Question

Prove Formula 3 of Theorem 5.

Short answer

The proof of the statement \(\frac{d}{{dt}}(f(t)u(t)) = f'(t)u(t) + f(t)u'(t)\) is explained.

Step-by-step solution

Step 1: The statement to prove

We have to prove \(\frac{d}{{dt}}(f(t)u(t)) = f'(t)u(t) + f(t)u'(t)\)

\(\begin{array}{l}let\;\;\;\;\;\;\;\;\;\;\;u(t) = \left\langle {{f_1}(t),{f_2}(t),{f_3}(t)} \right\rangle \\then\;\;\;f(t)u(t) = \left\langle {f(t){f_1}(t),f(t){f_2}(t),f(t){f_3}(t)} \right\rangle \end{array}\)

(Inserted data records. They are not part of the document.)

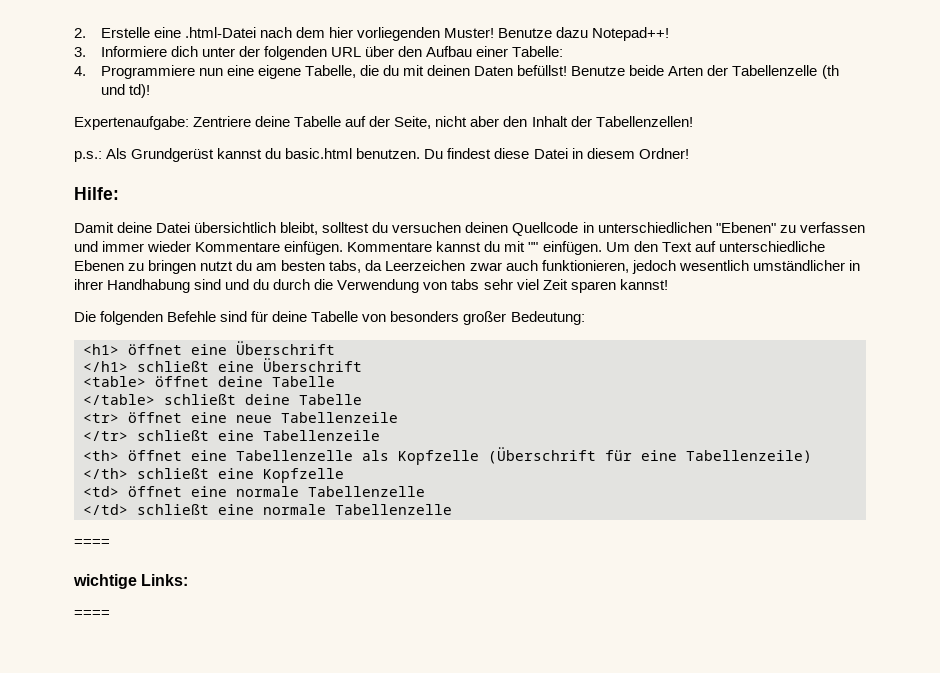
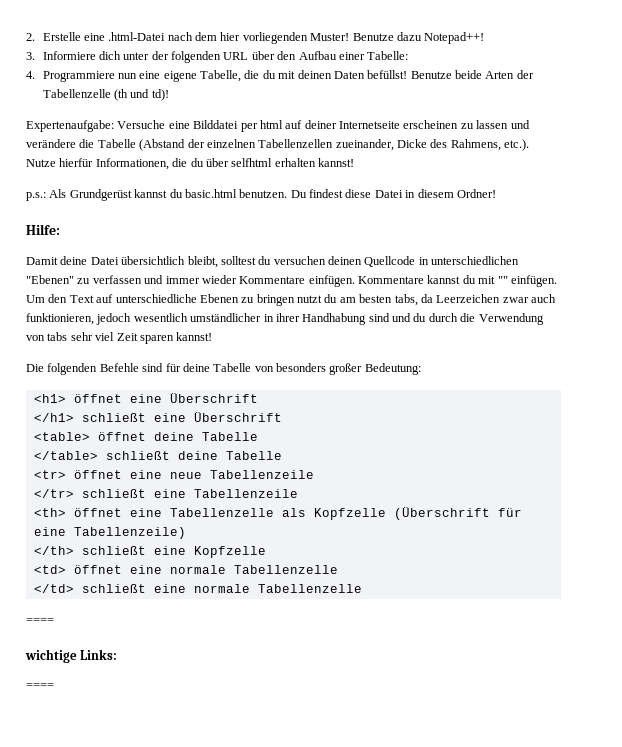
[193,116,693,129] Zentriere deine Tabelle auf der Seite, nicht aber den Inhalt der Tabellenzellen! -> [117,120,530,132] [26,139,530,151] [26,158,354,170] Versuche eine Bilddatei per html auf deiner Internetseite erscheinen zu lassen und verändere die Tabelle (Abstand der einzelnen Tabellenzellen zueinander, Dicke des Rahmens, etc.). Nutze hierfür Informationen, die du über selfhtml erhalten kannst!

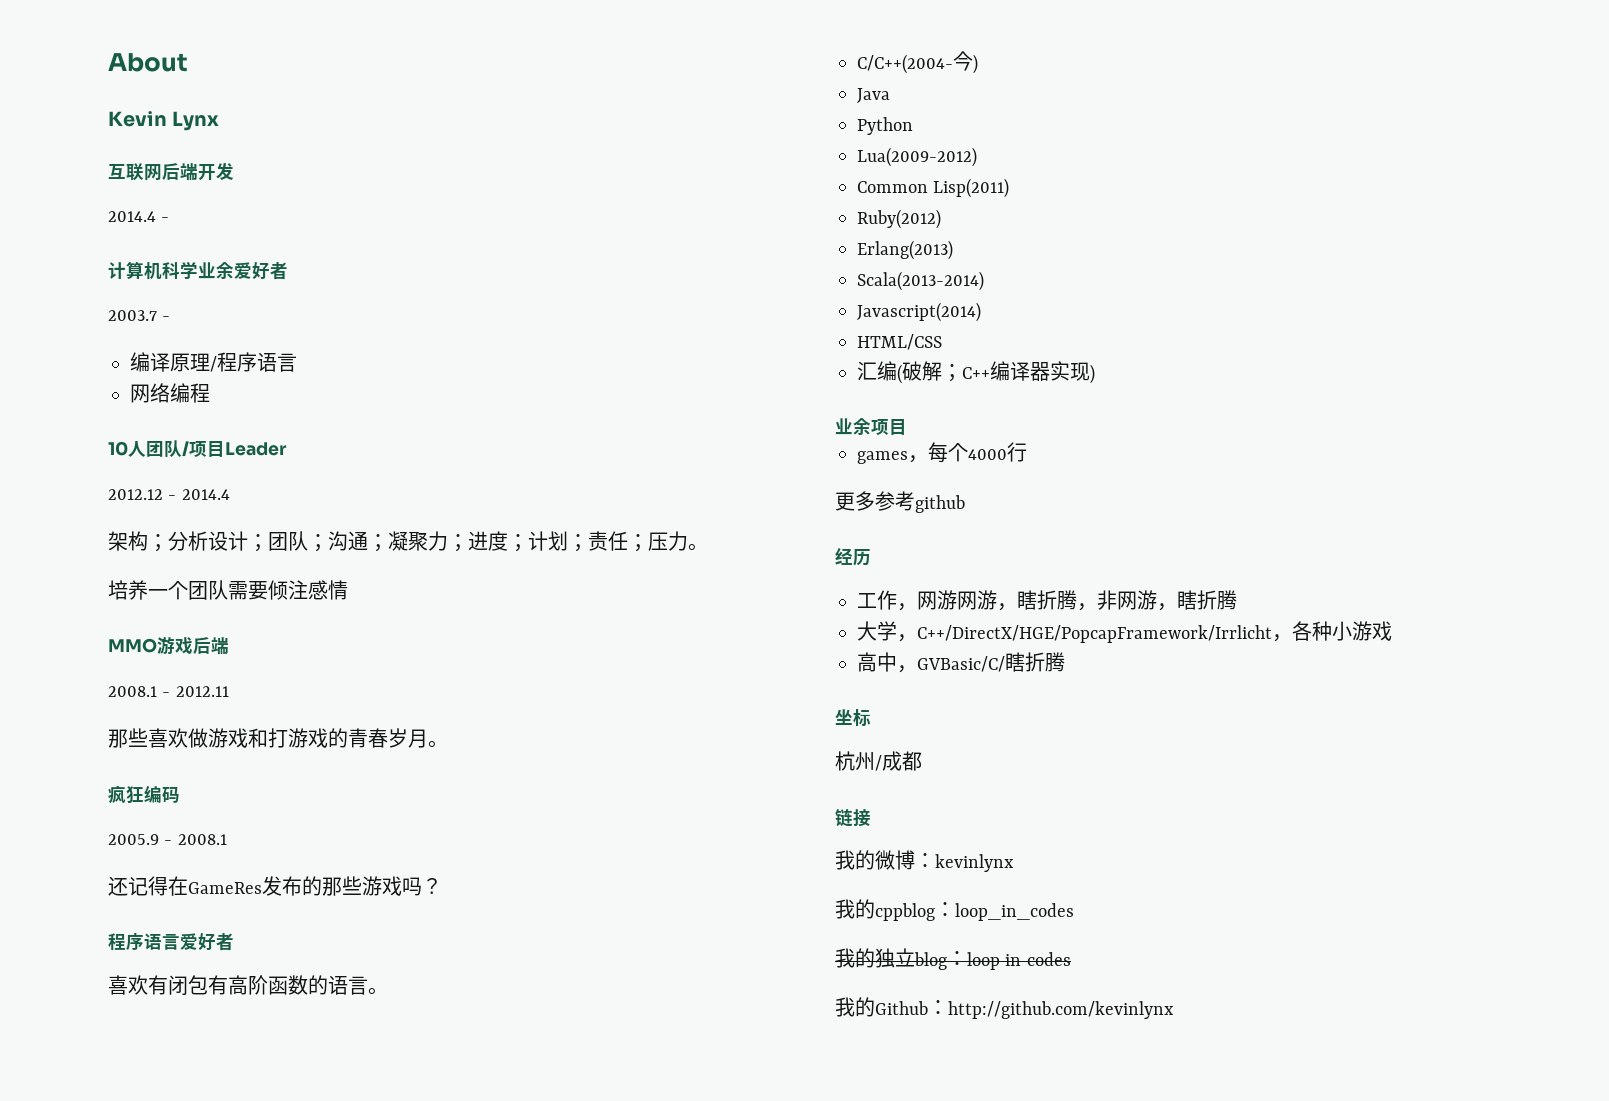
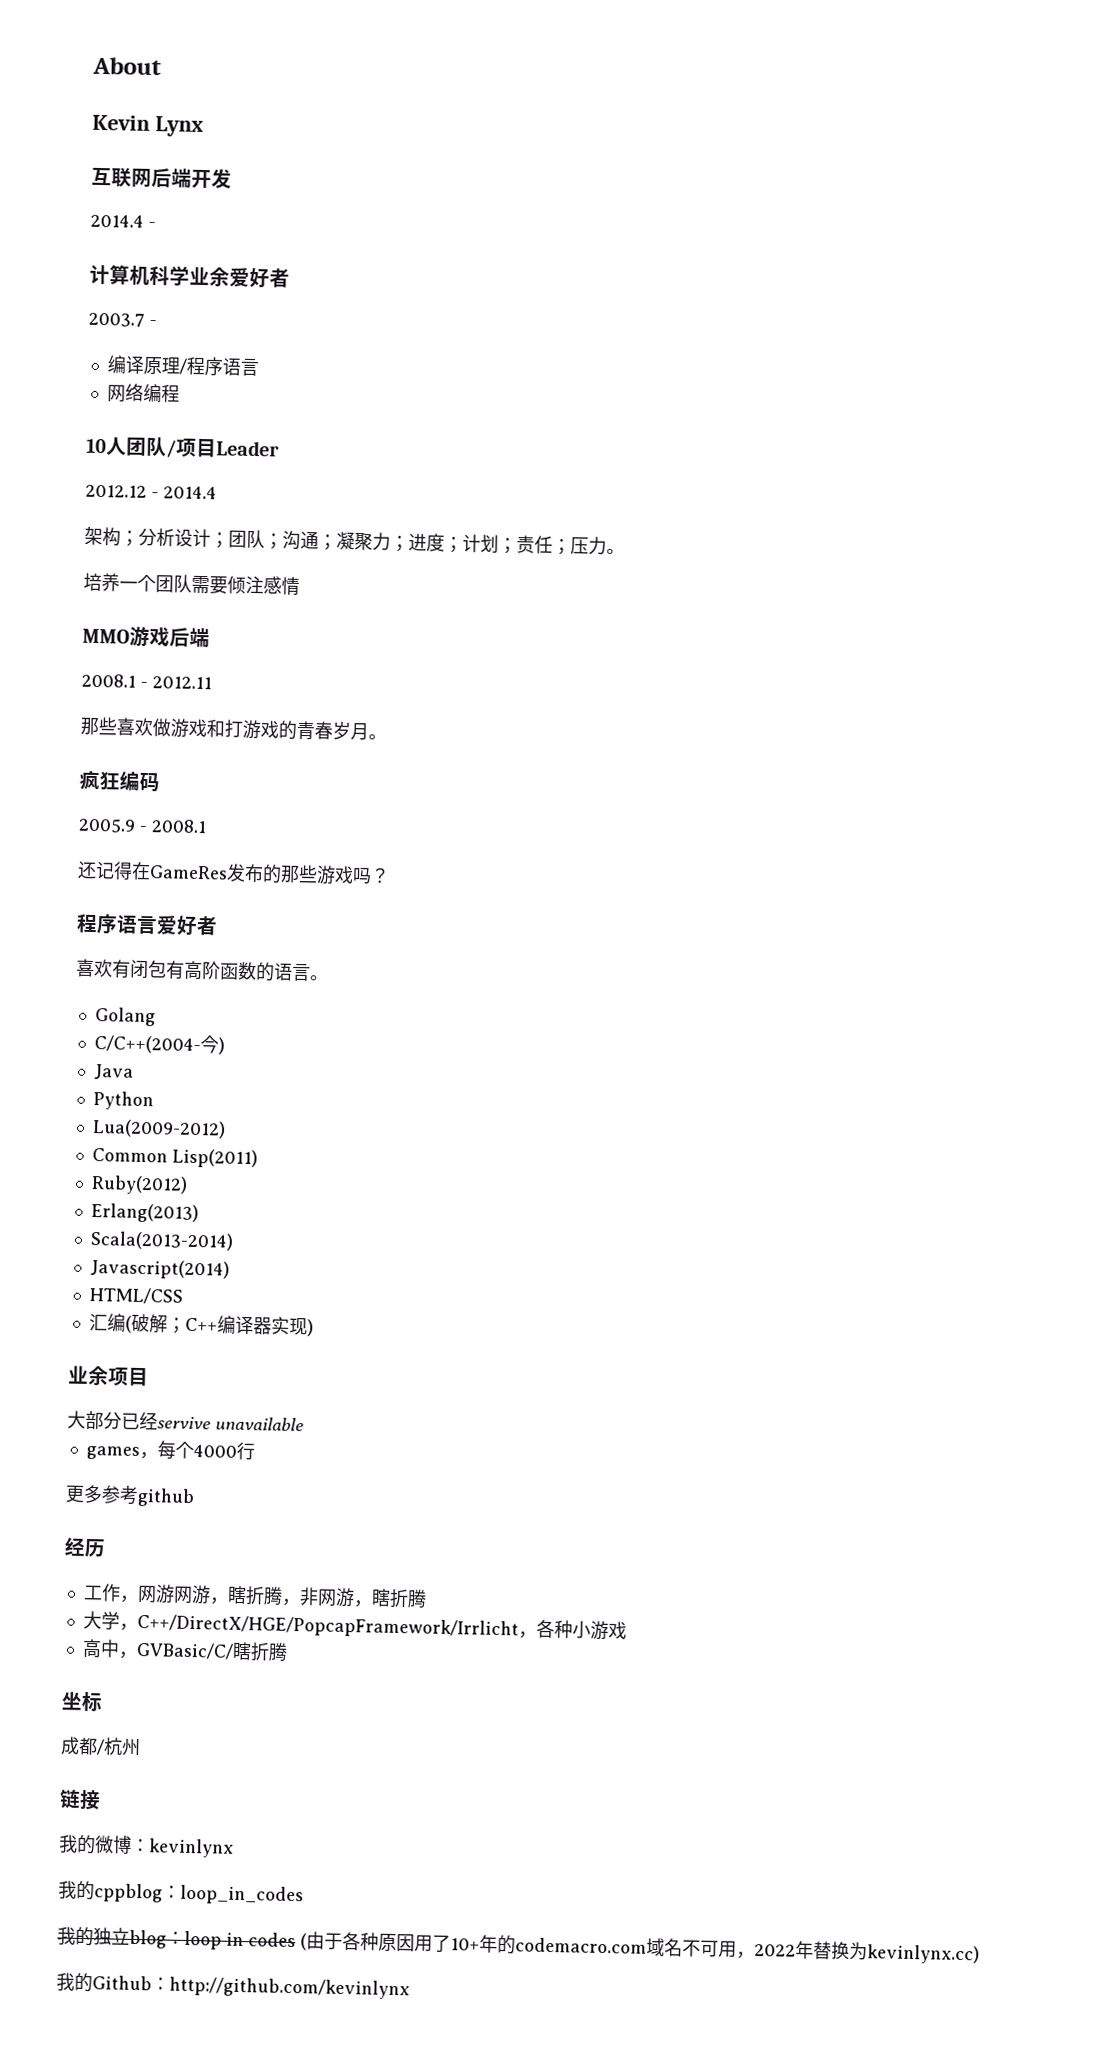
(388, 991) none -> [94,1007,156,1027] // Golang
(907, 427) none -> [67,1410,304,1432] // 大部分已经servive unavailable
(871, 717) none -> [60,1736,105,1756] 成都/
[875,751,922,771] /成都 -> (141, 1747) none
(1071, 959) none -> [300,1931,980,1965] (由于各种原因用了10+年的codemacro.com域名不可用，2022年替换为kevinlynx.cc)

Since f(t) is scalar function. We now have:

\(\begin{array}{l}\frac{d}{{dt}}(f(t)u(t)) = \frac{d}{{dt}}\left\langle {f(t){f_1}(t),f(t){f_2}(t),f(t){f_3}(t)} \right\rangle \\ = \left\langle {\frac{d}{{dt}}f(t){f_1}(t),\frac{d}{{dt}}f(t){f_2}(t),\frac{d}{{dt}}f(t){f_3}(t)} \right\rangle \end{array}\)

Step 2: Further simplification

\(\begin{array}{l} = \left\langle {f'(t){f_1}(t) + f(t){f_1}'(t),f'(t){f_2}(t) + f(t){f_2}'(t),f'(t){f_3}(t) + f(t){f_3}'(t)} \right\rangle \\ = \left\langle {f'(t){f_1}(t),f'(t){f_2}(t),f'(t){f_3}(t)} \right\rangle + \left\langle {f(t){f_1}'(t) + f(t){f_2}'(t) + f(t){f_3}'(t)} \right\rangle \\ = f'(t)\left\langle {{f_1}(t),{f_2}(t),{f_3}(t)} \right\rangle + f(t)\left\langle {{f_1}'(t) + {f_2}'(t) + {f_3}'(t)} \right\rangle \\ = f'(t)u(t) + f(t)u'(t)\end{array}\)

The proof of the statement \(\frac{d}{{dt}}(f(t)u(t)) = f'(t)u(t) + f(t)u'(t)\) is explained.